Juin 2026

LA CRYPTOMNESIE

 

PSYCHOLOGIES

 

 

(Psychologies - Juin 2026)

 

 

Chaque mois, Psychologies fait la lumière sur un biais cognitif, un filtre de la pensée qui peut altérer notre jugement. Comme ici, l’art de trouver nos grandes et belles idées… chez les autres.

 

J’ai une superbe idée ! » Et si c’était surtout une superbe rediffusion ? Nous aimons nous croire géniaux. Originaux. Comme si, traversés par des éclairs de génie, et touchés par la grâce, nous étions capables de grandes découvertes, à l’image de Newton avec sa pomme ou d’Archimède dans son bain.

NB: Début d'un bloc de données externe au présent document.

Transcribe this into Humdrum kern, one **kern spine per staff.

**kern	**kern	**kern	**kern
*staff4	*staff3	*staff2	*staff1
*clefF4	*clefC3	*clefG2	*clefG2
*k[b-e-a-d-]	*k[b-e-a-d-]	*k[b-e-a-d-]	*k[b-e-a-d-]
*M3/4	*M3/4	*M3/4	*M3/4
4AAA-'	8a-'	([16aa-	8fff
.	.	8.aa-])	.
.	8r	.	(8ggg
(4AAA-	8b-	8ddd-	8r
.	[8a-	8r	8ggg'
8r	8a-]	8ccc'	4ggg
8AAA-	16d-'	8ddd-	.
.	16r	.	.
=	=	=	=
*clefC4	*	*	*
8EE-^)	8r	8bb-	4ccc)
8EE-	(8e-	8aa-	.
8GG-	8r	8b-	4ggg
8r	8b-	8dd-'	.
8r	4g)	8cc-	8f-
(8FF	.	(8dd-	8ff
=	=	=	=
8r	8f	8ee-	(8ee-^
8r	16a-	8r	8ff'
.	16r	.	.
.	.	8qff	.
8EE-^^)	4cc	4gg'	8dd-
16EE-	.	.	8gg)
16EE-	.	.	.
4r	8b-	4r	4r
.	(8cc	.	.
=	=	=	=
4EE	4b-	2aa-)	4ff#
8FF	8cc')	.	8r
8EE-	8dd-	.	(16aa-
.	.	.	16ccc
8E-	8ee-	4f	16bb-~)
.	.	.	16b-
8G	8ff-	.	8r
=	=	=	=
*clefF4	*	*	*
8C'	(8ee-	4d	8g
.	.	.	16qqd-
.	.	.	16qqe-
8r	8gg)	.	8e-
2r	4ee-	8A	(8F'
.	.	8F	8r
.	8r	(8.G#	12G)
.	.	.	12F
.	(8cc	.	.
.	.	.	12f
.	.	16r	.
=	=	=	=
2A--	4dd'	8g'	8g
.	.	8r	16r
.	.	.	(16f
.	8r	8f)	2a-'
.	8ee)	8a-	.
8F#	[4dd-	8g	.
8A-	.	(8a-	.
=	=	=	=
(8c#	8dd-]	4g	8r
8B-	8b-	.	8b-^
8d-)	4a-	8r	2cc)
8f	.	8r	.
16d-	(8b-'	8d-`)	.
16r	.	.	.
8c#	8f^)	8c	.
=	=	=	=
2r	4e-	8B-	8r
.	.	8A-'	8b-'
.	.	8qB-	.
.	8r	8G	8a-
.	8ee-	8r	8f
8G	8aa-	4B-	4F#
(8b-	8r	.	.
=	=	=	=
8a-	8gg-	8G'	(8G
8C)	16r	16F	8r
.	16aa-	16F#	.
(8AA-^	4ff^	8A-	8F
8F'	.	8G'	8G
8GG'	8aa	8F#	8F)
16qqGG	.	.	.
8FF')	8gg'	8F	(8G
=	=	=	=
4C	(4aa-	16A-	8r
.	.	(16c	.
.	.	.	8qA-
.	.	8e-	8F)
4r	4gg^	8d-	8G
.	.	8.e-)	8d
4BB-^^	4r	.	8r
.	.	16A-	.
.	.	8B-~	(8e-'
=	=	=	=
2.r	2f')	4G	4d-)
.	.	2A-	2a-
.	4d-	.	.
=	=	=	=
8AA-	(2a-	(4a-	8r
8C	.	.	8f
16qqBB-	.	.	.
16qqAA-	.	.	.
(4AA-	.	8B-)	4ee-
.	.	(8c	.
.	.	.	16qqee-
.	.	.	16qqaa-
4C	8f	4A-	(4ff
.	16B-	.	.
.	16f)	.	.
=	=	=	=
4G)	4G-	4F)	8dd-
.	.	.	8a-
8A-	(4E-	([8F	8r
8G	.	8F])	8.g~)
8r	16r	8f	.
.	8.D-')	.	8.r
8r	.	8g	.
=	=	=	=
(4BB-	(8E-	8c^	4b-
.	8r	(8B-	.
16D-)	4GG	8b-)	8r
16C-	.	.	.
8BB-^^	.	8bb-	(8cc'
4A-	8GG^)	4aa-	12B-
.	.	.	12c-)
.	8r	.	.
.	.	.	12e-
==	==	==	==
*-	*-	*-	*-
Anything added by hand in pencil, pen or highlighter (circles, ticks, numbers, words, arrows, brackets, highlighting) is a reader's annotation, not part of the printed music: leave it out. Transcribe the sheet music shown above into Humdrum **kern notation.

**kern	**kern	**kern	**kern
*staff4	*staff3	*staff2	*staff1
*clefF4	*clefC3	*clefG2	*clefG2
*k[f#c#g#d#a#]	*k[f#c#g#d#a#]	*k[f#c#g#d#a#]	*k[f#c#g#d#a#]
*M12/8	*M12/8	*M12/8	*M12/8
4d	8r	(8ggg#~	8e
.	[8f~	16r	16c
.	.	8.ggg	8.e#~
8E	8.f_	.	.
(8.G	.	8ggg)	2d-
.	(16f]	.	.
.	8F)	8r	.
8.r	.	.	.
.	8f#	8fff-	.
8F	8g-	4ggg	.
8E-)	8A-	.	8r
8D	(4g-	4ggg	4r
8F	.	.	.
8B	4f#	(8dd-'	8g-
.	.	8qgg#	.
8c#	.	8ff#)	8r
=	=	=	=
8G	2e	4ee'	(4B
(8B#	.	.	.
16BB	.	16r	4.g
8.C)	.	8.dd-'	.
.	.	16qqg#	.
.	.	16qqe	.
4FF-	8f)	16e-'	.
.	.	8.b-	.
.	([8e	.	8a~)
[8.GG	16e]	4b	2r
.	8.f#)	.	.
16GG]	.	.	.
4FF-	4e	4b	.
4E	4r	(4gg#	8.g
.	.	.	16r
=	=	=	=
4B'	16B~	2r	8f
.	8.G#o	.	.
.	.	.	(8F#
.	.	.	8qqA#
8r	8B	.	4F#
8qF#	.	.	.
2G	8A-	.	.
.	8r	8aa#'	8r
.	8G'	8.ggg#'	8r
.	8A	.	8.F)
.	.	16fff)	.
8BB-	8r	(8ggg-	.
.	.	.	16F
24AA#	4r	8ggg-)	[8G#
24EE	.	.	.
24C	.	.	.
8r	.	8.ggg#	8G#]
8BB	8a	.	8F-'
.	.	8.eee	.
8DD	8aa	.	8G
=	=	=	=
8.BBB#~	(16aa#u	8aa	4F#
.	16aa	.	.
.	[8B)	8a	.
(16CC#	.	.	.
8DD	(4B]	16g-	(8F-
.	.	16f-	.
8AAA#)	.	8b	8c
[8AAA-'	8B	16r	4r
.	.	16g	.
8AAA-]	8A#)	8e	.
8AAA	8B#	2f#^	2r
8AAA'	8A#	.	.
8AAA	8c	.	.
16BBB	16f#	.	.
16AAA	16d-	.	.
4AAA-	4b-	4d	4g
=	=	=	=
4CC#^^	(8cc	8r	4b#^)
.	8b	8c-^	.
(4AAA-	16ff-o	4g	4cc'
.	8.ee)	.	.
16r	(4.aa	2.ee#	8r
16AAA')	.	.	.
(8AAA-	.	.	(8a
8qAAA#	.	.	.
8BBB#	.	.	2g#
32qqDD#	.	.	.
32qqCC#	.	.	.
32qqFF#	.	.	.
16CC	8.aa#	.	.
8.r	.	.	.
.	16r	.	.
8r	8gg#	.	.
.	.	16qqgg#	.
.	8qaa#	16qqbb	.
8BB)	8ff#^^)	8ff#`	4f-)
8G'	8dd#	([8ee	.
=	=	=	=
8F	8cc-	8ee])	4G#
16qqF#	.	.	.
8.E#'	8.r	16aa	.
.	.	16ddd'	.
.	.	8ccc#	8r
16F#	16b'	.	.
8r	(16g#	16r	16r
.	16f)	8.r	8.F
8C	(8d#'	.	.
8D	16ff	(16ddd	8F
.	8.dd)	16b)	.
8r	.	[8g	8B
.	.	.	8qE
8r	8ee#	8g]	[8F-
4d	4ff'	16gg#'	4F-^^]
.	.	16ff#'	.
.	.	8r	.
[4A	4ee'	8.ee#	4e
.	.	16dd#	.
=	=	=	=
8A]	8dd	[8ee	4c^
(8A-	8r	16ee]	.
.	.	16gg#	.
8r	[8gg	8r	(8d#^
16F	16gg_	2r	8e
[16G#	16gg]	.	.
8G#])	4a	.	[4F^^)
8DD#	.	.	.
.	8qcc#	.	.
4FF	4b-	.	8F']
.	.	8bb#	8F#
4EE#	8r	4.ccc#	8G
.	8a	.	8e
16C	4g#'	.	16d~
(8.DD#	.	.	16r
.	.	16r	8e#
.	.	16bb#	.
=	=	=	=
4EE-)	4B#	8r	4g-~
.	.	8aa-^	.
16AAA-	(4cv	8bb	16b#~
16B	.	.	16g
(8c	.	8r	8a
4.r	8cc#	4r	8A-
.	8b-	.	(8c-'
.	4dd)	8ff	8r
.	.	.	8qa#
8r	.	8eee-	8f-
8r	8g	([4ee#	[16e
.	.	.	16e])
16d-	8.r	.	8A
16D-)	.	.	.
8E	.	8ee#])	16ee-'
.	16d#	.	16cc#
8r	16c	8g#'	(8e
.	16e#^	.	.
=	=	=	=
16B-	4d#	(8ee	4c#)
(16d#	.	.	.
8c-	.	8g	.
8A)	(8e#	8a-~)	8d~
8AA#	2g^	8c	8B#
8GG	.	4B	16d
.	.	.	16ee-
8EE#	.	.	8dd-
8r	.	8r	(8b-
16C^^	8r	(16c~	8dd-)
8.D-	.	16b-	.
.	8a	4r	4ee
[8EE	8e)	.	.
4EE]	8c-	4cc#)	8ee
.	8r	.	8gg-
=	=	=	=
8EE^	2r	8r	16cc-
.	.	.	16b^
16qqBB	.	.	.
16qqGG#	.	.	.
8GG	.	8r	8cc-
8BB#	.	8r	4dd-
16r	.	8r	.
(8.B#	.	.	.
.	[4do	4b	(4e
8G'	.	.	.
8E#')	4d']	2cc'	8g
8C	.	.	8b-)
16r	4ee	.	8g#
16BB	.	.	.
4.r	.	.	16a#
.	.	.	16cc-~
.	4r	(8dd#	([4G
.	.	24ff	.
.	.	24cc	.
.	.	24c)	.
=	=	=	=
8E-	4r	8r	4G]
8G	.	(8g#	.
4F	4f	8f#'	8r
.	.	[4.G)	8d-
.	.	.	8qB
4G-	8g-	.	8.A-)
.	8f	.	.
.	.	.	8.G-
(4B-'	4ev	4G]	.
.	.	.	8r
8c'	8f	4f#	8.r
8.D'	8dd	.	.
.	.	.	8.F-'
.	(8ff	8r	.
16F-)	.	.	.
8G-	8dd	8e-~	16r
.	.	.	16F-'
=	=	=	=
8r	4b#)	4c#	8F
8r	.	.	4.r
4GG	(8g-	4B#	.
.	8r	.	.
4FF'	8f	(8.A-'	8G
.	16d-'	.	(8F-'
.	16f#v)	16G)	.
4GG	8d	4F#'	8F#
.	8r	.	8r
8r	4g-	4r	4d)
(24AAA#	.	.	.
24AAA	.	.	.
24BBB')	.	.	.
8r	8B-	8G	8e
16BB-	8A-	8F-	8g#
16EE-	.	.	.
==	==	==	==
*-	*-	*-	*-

En réalité, il nous arrive souvent de recycler, l’air inspiré, une trouvaille déjà croisée ailleurs, dans une conversation, un livre, un podcast, une chanson. Serions-nous tous des plagiaires sans scrupule ? Autrement. Ce phénomène, au doux nom de cryptomnésie, n’a rien d’une tricherie volontaire.

 

Deux chercheurs ont remarqué en l’étudiant 1 que leurs participants reprenaient des réponses déjà produites par d’autres, à l’oral comme à l’écrit, tout en étant simplement persuadés de les avoir trouvées eux-mêmes. « Le résultat de cette série d’études confirme clairement l’existence d’un plagiat inconscient et montre qu’il persiste à travers une variété de tâches, de contextes, de matériaux et de conditions de production. » Autrement dit, ces emprunts n’ont rien d’exceptionnel. Ils citent d’ailleurs le célèbre cas de George Harrison, dont My Sweet Lord rappelait si fortement He’s So Fine du groupe américain The Chiffons que la justice parlera de copie involontaire en 1976.

CODE SOURCE ?

La cryptomnésie naît d’un raté dans ce que les neuropsychologues appellent « contrôle de la source ». Normalement, quand une information nous revient, notre cerveau récupère à la fois son contenu et son contexte (où, quand et comment nous l’avons croisée). Mais lorsque nous sommes fatigués, distraits ou déjà très occupés mentalement, l’opération se dérègle. Le souvenir refait surface, mais son étiquette d’origine disparaît.